BEGIN Records for the exercise

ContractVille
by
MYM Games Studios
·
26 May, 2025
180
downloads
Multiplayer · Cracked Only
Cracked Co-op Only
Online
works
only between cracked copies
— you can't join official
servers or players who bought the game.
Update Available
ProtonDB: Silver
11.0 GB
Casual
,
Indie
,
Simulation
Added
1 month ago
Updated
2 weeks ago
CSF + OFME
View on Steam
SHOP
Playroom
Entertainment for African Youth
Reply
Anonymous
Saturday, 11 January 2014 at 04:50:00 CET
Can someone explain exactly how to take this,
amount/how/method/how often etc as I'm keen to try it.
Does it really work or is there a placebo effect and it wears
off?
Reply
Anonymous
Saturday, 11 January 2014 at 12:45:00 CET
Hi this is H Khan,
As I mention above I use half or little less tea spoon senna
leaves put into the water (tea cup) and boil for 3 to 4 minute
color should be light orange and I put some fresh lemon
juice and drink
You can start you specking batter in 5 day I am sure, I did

END Records for the exercise

◆ **What is expected**: From the entries above, collect every line with the string "this" in it.

◆ **Solution**:
Can someone explain exactly how to take this,
Hi this is H Khan,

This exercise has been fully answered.